The party’s best recruits and rising stars are found not in deep blue Massachusetts or California, but rather red Missouri and Indiana. These stars have little chance of winning statewide office.
Take Jason Kander, the Democrats 2016 Senate candidate in Missouri who lost his race by three points in a state Trump won by 19. Now, Kander has taken a long-term contract with CNN and formed a voting rights advocacy group. Or take Pete Buttigieg, the 35 year old mayor of South Bend, Indiana. Democrats only hold one statewide office and after next year might hold a big fat zero offices.
Recent events have not been kind to these kinds of Democrats. The increasing correlation between Presidential and Senatorial results has made it that much harder for red-state Democrats to succeed where their national standard bearer dos not. Even more worrisome, the correlation is starting to be reflected in gubernatorial and Presidential results (the last bastion of non-correlation).
This is uniquely troublesome for the party because to be successful the party will have to fight, and hold, unfriendly territory. Gaining ground in some areas might not be tough in certain years. It is holding that territory that will be the challenge.
Consider the significant difference in turnout between Presidential elections and midterms. Presidential turnout tends to favor Democrats. But, in red states, that dynamic often matters little. Worse, in midterms, the electorate is often toxic for red-state Democrats.
In 1968, 22 gubernatorial contests were held in Presidential elections. By 1976, that number had shrunk to 14 and by 1978 just 11 states held gubernatorial elections alongside Presidential ones.

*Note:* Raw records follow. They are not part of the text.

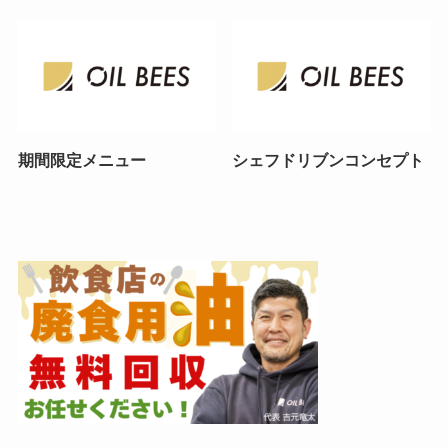
期間限定メニュー
シェフドリブンコンセプト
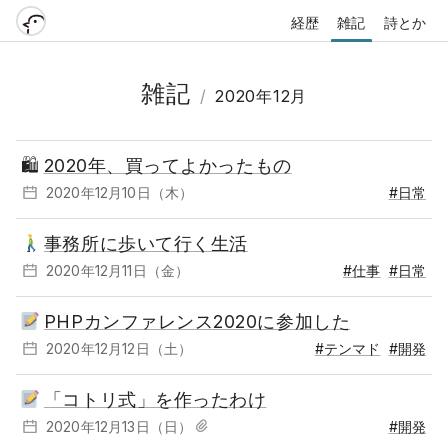
経歴
雑記
詩とか
雑記
/
2020年12月
🛍
2020年、買ってよかったもの
2020年12月10日（木）
#日常
事務所に歩いて行く生活
2020年12月11日（金）
#仕事
#日常
PHPカンファレンス2020に参加した
2020年12月12日（土）
#テンマド
#開発
「コトリ式」を作ったわけ
2020年12月13日（日）
#開発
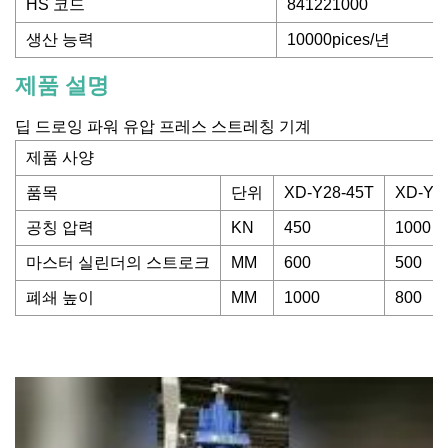
HS 코드
841221000
생산 능력
10000pices/년
제품 설명
딥 드로잉 파워 유압 프레스 스트레칭 기계
제품 사양
품목
단위
XD-Y28-45T
XD-Y2
공칭 압력
KN
450
1000
마스터 실린더의 스트로크
MM
600
500
폐쇄 높이
MM
1000
800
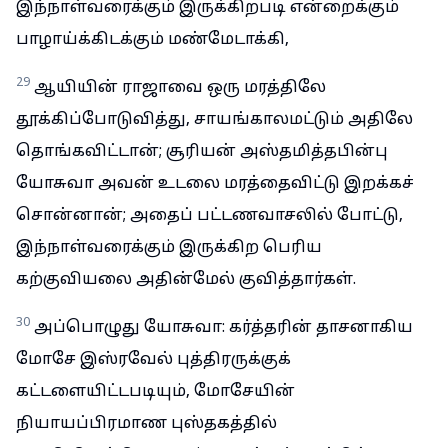
இந்நாள்வரைக்கும் இருக்கிறபடி என்றைக்கும்
பாழாய்க்கிடக்கும் மண்மேடாக்கி,
29
ஆயியின் ராஜாவை ஒரு மரத்திலே
தூக்கிப்போடுவித்து, சாயங்காலமட்டும் அதிலே
தொங்கவிட்டான்; சூரியன் அஸ்தமித்தபின்பு
யோசுவா அவன் உடலை மரத்தைவிட்டு இறக்கச்
சொன்னான்; அதைப் பட்டணவாசலில் போட்டு,
இந்நாள்வரைக்கும் இருக்கிற பெரிய
கற்குவியலை அதின்மேல் குவித்தார்கள்.
30
அப்பொழுது யோசுவா: கர்த்தரின் தாசனாகிய
மோசே இஸ்ரவேல் புத்திரருக்குக்
கட்டளையிட்டபடியும், மோசேயின்
நியாயப்பிரமாண புஸ்தகத்தில்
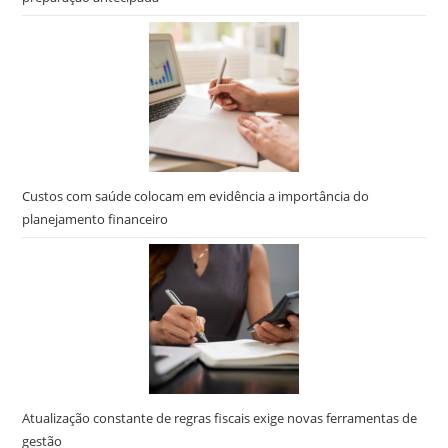
Custos com saúde colocam em evidência a importância do
planejamento financeiro
Atualização constante de regras fiscais exige novas ferramentas de
gestão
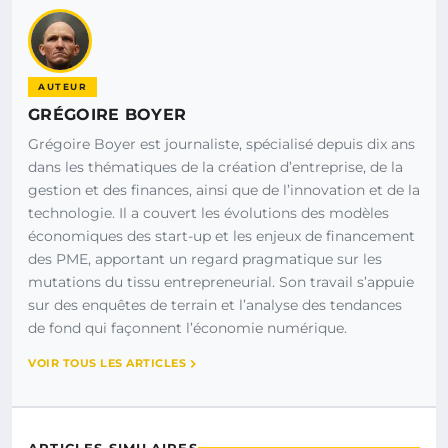
AUTEUR
GRÉGOIRE BOYER
Grégoire Boyer est journaliste, spécialisé depuis dix ans
dans les thématiques de la création d’entreprise, de la
gestion et des finances, ainsi que de l’innovation et de la
technologie. Il a couvert les évolutions des modèles
économiques des start-up et les enjeux de financement
des PME, apportant un regard pragmatique sur les
mutations du tissu entrepreneurial. Son travail s’appuie
sur des enquêtes de terrain et l’analyse des tendances
de fond qui façonnent l’économie numérique.
VOIR TOUS LES ARTICLES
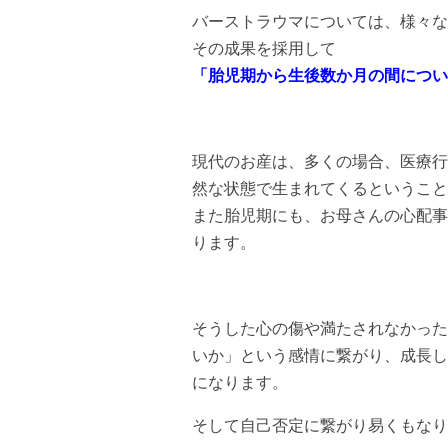
バーストラウマについては、様々な
その成果を採用して
「胎児期から生後数か月の間につい
現代のお産は、多くの場合、医療行
然な状態で生まれてくるということ
また胎児期にも、お母さんの心配事
ります。
そうした心の傷や満たされなかった
いか」という感情に繋がり、成長し
になります。
そして自己否定に繋がり易くもなり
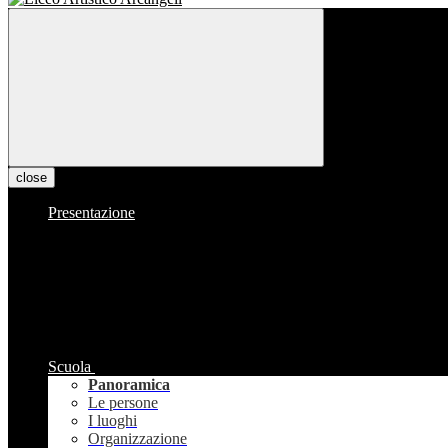
close
Presentazione
Scuola
Panoramica
Le persone
I luoghi
Organizzazione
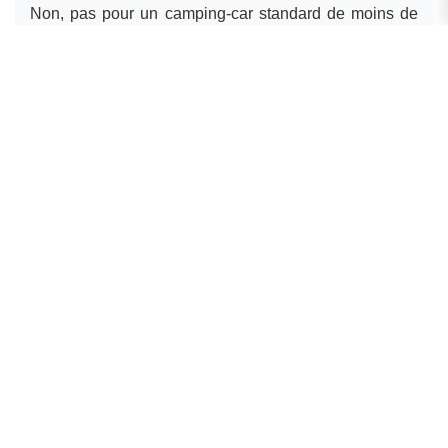
Non, pas pour un camping-car standard de moins de
3,5 tonnes. La visite médicale est
obligatoire
uniquement pour les permis poids lourd
(C1)
nécessaires pour les véhicules de plus de 3,5 tonnes.
Quelle est la différence entre la formation B96 et le
permis BE ?
Le B96 est une
simple formation de 7 heures
sans
examen, pour tracter un ensemble jusqu’à 4,25 tonnes.
Le BE est un
permis complet avec examen
,
obligatoire quand l’ensemble dépasse 4,25 tonnes.
← ARTICLE PRÉCÉDENT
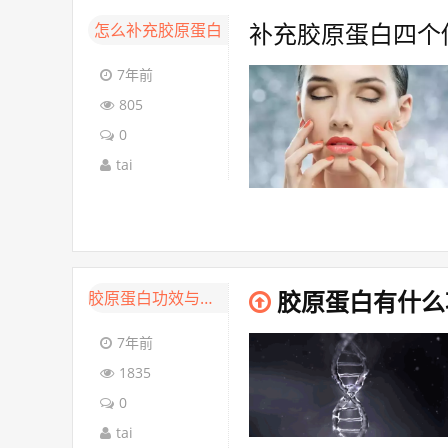
怎么补充胶原蛋白
补充胶原蛋白四个
7年前
805
0
tai
胶原蛋白功效与作用
胶原蛋白有什么
7年前
1835
0
tai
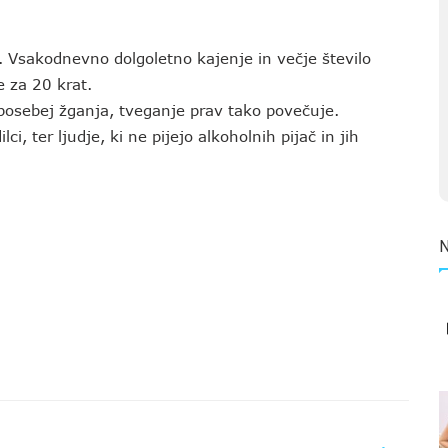
. Vsakodnevno dolgoletno kajenje in večje število
 za 20 krat.
posebej žganja, tveganje prav tako povečuje.
, ter ljudje, ki ne pijejo alkoholnih pijač in jih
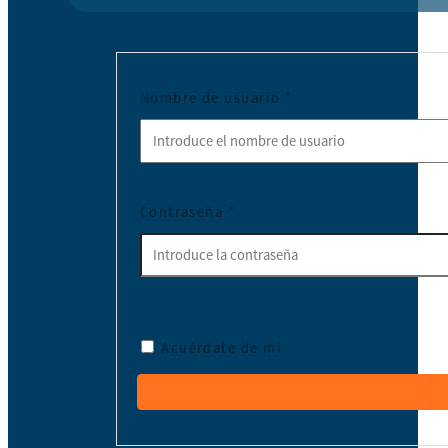
Nombre de usuario
*
Contraseña
*
Acuérdate de mí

The reasons varied for this shift but political leaders thought voters should focus primarily on one major statewide race at a given time (they could not change Senatorial elections). Also, many states that used to hold gubernatorial elections every two years switched to four year terms.

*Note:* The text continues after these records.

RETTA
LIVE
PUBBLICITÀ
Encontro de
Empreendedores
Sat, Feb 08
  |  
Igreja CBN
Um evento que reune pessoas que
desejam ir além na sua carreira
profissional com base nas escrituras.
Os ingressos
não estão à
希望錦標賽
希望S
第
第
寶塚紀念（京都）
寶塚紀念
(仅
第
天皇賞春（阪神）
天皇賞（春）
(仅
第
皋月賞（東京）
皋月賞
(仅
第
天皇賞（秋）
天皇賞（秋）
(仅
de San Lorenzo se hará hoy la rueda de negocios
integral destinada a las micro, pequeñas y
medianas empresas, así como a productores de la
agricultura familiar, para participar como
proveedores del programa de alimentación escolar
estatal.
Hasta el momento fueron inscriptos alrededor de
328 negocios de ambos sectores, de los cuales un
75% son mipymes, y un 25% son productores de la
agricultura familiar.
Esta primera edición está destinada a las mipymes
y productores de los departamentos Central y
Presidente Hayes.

As partisan allegiances firmed up with the South’s realignment, Democrats found themselves getting the worse of the deal. Democrats could not compete in racially polarized Southern states nor deeply red states like Idaho out west. Republicans, on the other hand, benefited from white, moderate electorates in the Northeast during midterms. It is easy to see why Larry Hogan or Charlie Baker can compete in 2018 as opposed to 2020.

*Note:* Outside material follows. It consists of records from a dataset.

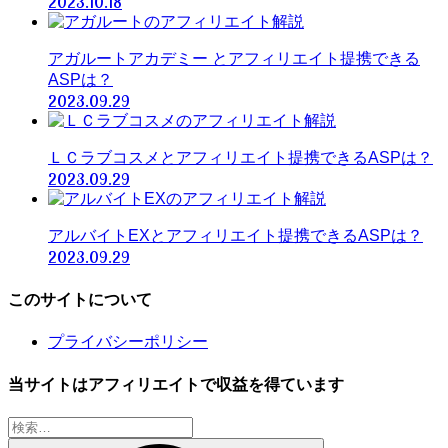
2023.10.18
アガルートアカデミー とアフィリエイト提携できる
ASPは？
2023.09.29
ＬＣラブコスメとアフィリエイト提携できるASPは？
2023.09.29
アルバイトEXとアフィリエイト提携できるASPは？
2023.09.29
このサイトについて
プライバシーポリシー
当サイトはアフィリエイトで収益を得ています
検
索:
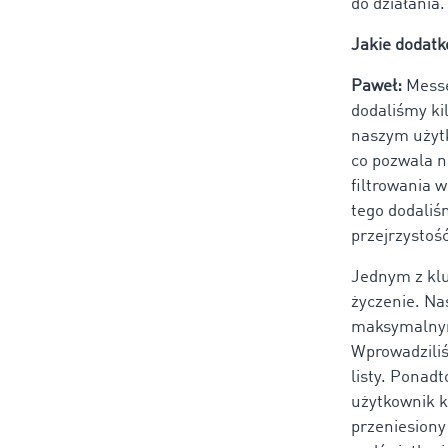
do działania.
Jakie dodat
Paweł:
Messen
dodaliśmy ki
naszym użytk
co pozwala n
filtrowania 
tego dodaliś
przejrzystoś
Jednym z kl
życzenie. Na
maksymalnym
Wprowadziliś
listy. Ponad
użytkownik k
przeniesiony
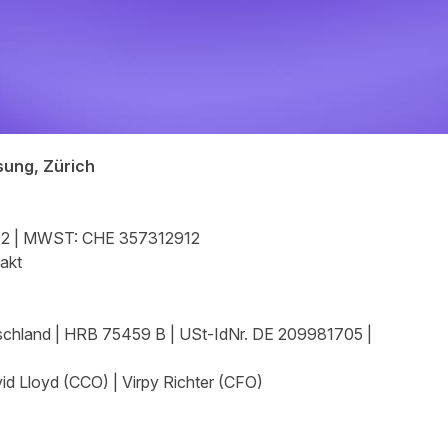
sung, Zürich
.912 | MWST: CHE 357312912
akt
schland | HRB 75459 B | USt-IdNr. DE 209981705 |
id Lloyd (CCO) | Virpy Richter (CFO)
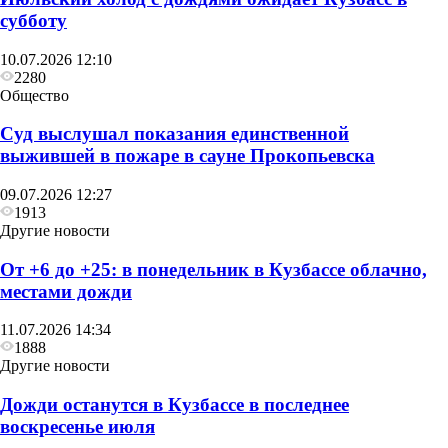
субботу
10.07.2026 12:10
2280
Общество
Суд выслушал показания единственной
выжившей в пожаре в сауне Прокопьевска
09.07.2026 12:27
1913
Другие новости
От +6 до +25: в понедельник в Кузбассе облачно,
местами дожди
11.07.2026 14:34
1888
Другие новости
Дожди останутся в Кузбассе в последнее
воскресенье июля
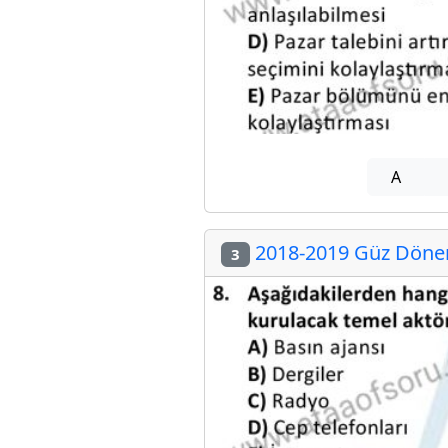
A
2018-2019 Güz Dönem
3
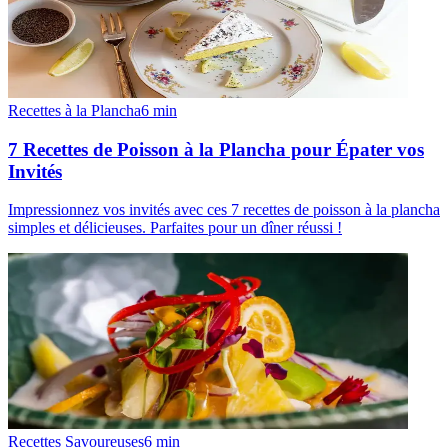
Recettes à la Plancha
6
min
7 Recettes de Poisson à la Plancha pour Épater vos
Invités
Impressionnez vos invités avec ces 7 recettes de poisson à la plancha
simples et délicieuses. Parfaites pour un dîner réussi !
Recettes Savoureuses
6
min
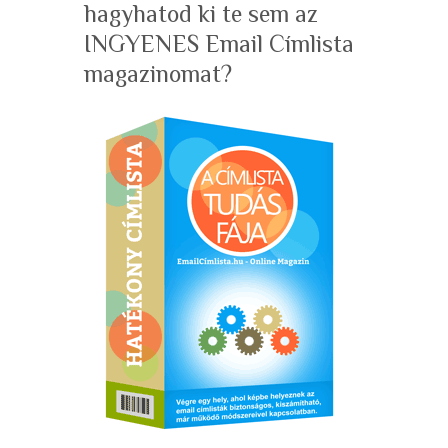
hagyhatod ki te sem az
INGYENES Email Címlista
magazinomat?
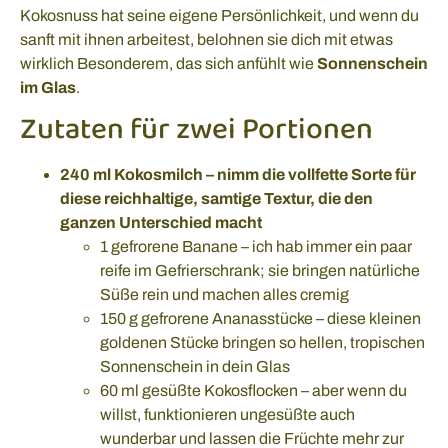
Kokosnuss hat seine eigene Persönlichkeit, und wenn du
sanft mit ihnen arbeitest, belohnen sie dich mit etwas
wirklich Besonderem, das sich anfühlt wie
Sonnenschein
im Glas
.
Zutaten für zwei Portionen
240 ml Kokosmilch – nimm die vollfette Sorte für
diese reichhaltige, samtige Textur, die den
ganzen Unterschied macht
1 gefrorene Banane – ich hab immer ein paar
reife im Gefrierschrank; sie bringen natürliche
Süße rein und machen alles cremig
150 g gefrorene Ananasstücke – diese kleinen
goldenen Stücke bringen so hellen, tropischen
Sonnenschein in dein Glas
60 ml gesüßte Kokosflocken – aber wenn du
willst, funktionieren ungesüßte auch
wunderbar und lassen die Früchte mehr zur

This effect is reduced on the Senatorial side by the six year cycle. Former Senator Mark Kirk could win in deeply blue Illinois in 2010 due to turnout, the red wave and a weak opponent. But, in a Presidential election against a half decent opponent he was clobbered.
Democrats face the reverse this year. Many of the party’s red-state brothers and sisters, who won in 2012 due to weak opponents, a favorable national environment and not terrible demographics face increasingly white and conservative electorates. Heidi Heitikamp, Joe Donnelly, Joe Manchin, Claire McCaskill and Jon Tester, all rock stars in their own rights, will have to face the toxic electorate that has doomed many of their compatriots since 2010.
The math on the gubernatorial front is against Republicans considering the number of purple state Governor mansions they will be defending. But, the House map looks favorable to them and the Senate map is a disaster for Democrats. Even if Republicans have a so-so night it will be red-state Democrats that suffer. This will only contribute to the increased polarization we continue to see in Congress and increase the correlation between Presidential and down-ballot results (even in midterms).
Of course, Democrats are going to have to learn how to win in this kind of environment. If they don’t, the GOP leaning racial and economic make-up of this midterm could insulate Republicans from a blue wave.